- _EXTRAIT CHOISI_:
+--

De plus, on oublie parfois que la compétitivité est une notion complexe qui comprend également des éléments qualitatifs comme l'innovation, la recherche, la formation continue et l'éducation, les infrastructures ... pour ne citer que ceux-là. Dans tous ces domaines, des avancées notables ont été réalisées. Enfin, il faut signaler qu'avec la reprise, la compétitivité devrait s'améliorer au cours de cette année.

Le 1er mai 2004, dix pays de l'Europe centrale et orientale vont rejoindre l'Union européenne. D'un côté, cet élargissement présente certainement des opportunités pour nos entreprises, mais constitue de l'autre côté, surtout en termes de compétitivité, un nouveau défi de taille. Qu'en pensez-vous?

Jean-Claude Juncker: Ma réponse est bivalente et change en fonction de l'axe du temps et du contexte. A court terme il ne fait guère de doute que les nouveaux Etats membres avec leur main d'œuvre bon marché et souvent bien formée, peuvent poser un défi sérieux pour nos entreprises. Néanmoins, je pense qu'il faut fortement relativiser cette prétendue menace et comparer ce qui est comparable.

L'industrie luxembourgeoise se caractérise dans son ensemble par une intensité capitalistique élevée, un savoir-faire confirmé et une propension marquée à la recherche-développement et à l'innovation qui résultent dans des produits et services de qualité et à forte valeur ajoutée. Alors qu'en face on trouve des appareils industriels souvent vétustés qui ont ployé pendant des décennies sous le joug communiste sans jamais subir une pression concurrentielle du marché libre. J'en prends pour illustration l'industrie sidérurgique de ces pays qui affrontent actuellement une restructuration radicale qui se traduit par des dizaines de milliers d'emplois sacrifiés et son cortège de déchéance sociale et de misère.

+--

- _VOS TÂCHES_:
[a] Selon l'extrait sur la compétitivité et l'élargissement européen, combien de pays rejoignent l'Union européenne le 1er mai 2004, et de quelle région viennent-ils ?
[b] Prolongez l'extrait sur la compétitivité et l'élargissement européen à partir de sa dernière phrase.

- _LIGNES FOURNIES_:
+--

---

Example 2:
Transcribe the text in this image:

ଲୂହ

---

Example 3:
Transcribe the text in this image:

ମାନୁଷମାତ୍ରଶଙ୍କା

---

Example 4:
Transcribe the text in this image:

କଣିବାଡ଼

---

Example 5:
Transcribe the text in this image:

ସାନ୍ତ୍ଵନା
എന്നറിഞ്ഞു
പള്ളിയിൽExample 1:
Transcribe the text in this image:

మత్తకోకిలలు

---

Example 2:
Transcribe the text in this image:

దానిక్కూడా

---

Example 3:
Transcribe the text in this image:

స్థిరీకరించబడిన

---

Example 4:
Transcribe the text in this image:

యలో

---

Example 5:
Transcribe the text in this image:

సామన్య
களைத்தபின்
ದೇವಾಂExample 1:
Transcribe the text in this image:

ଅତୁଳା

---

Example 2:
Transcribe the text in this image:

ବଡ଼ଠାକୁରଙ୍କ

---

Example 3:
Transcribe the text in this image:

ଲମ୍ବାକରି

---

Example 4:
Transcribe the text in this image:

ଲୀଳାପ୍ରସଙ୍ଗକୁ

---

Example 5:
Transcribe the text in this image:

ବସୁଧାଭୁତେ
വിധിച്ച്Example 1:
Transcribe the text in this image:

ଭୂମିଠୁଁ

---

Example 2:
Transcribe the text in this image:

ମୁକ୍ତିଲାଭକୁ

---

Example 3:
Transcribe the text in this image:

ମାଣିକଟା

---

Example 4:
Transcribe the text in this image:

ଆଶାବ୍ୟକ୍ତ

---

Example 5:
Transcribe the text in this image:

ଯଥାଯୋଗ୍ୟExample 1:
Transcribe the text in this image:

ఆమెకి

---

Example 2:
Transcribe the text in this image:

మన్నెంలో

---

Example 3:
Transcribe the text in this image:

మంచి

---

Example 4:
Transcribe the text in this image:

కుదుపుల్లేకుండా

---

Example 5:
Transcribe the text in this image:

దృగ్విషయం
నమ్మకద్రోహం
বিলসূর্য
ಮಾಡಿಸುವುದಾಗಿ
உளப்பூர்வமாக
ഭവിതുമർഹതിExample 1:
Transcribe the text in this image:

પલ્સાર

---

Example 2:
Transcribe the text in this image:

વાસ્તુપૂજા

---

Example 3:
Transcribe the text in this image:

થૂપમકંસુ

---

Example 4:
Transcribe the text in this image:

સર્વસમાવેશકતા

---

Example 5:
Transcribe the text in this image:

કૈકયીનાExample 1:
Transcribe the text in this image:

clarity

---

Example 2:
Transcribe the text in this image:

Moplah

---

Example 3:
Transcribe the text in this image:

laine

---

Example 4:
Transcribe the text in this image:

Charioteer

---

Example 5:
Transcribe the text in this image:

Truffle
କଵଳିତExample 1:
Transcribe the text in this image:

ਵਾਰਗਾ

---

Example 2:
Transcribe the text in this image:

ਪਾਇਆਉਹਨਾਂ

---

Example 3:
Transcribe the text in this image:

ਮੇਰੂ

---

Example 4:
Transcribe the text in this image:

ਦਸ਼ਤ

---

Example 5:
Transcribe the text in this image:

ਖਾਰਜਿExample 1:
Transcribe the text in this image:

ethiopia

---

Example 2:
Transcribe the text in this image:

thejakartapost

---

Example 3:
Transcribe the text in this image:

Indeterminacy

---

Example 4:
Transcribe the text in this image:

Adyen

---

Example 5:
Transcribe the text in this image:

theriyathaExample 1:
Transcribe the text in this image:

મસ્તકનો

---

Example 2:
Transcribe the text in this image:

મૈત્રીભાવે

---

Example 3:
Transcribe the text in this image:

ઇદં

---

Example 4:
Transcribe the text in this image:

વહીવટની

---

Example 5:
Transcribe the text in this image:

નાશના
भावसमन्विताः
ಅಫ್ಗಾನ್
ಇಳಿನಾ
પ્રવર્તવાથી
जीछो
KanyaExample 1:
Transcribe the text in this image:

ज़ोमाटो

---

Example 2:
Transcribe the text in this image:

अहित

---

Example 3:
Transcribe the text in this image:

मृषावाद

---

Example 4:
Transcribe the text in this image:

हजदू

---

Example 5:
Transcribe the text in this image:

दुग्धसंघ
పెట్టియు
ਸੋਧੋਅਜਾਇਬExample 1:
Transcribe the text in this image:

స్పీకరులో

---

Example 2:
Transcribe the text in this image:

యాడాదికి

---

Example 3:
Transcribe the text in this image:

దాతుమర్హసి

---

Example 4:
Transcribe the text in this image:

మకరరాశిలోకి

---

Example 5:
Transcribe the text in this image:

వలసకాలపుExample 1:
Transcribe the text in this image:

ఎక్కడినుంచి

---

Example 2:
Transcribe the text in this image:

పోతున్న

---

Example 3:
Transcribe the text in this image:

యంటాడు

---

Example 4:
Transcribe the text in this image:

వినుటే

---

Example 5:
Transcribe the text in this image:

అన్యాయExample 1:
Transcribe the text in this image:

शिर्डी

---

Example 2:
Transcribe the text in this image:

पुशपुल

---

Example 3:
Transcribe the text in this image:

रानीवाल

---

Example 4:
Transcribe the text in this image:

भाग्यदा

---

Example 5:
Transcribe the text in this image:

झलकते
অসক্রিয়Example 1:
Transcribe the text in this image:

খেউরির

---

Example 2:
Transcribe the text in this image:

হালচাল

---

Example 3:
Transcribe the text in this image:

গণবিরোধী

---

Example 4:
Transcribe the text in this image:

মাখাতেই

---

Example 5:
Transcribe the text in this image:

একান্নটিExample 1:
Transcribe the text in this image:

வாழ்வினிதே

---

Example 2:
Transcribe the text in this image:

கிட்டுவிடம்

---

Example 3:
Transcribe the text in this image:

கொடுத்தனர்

+--

- _RÉSULTATS ATTENDUS_:
[a] Dix pays de l'Europe centrale et orientale.

[b]
Si je vois un impact négatif pour le Luxembourg, c'est plutôt au niveau de notre politique de diversification et de développement économiques. Déjà maintenant, il faut constater que nombre d'investissements américains et asiatiques sont drainés vers les pays d'Europe centrale et orientale ce qui est, je le souligne, en soi une bonne chose. Cet appel d'air va encore s'amplifier avec l'adhésion de ces pays à l'Union européenne.

Mais encore une fois, le développement économique des nouveaux Etats membres est une évolution qu'il faut saluer, encourager et supporter. Au fur à mesure que ces économies se développeront, leur avantage concurrentiel au niveau du prix de la main d'œuvre va s'éroder alors que parallèlement l'accroissement du pouvoir d'achat à tous les niveaux va ouvrir de nouveaux marchés aussi bien pour des biens de consommation que pour des biens d'investissement durables.

Et enfin, ne perdons pas de vue l'essentiel qui est que l'adhésion des dix nouveaux membres agrandira d'autant l'espace de démocratie, de stabilité et de prospérité que constitue l'Union européenne. Il faut, avant tout, s'en réjouir et, pour une fois, mettre notre frilosité trop coutumière au rancart.

La Fedil craint que l'engagement trop ambitieux du gouvernement luxembourgeois de réduire les émissions de gaz à effet de serre de 28% par rapport à l'année de référence 1990, risque de mettre en péril le développement futur de l'économie nationale. Quelle est la stratégie nationale que le gouvernement compte élaborer afin que le Luxembourg puisse respecter ses engagements pris à Kyoto? Est-ce que le gouvernement aura recours aux instruments dits flexibles, à l'instar d'autres pays en Europe, permettant d'échanger des droits d'émissions?

Jean-Claude Juncker: Sans l'adhésion de la Russie au protocole de Kyoto, ce dernier ne pourra pas entrer en vigueur. Le marché des droits d'émissions de gaz à effet de serre se trouverait dans ce cas dans une crise de liquidité, ou, en d'autres termes: il y aurait une pénurie de droits d'émission disponibles avec pour résultat une flambée de leurs prix.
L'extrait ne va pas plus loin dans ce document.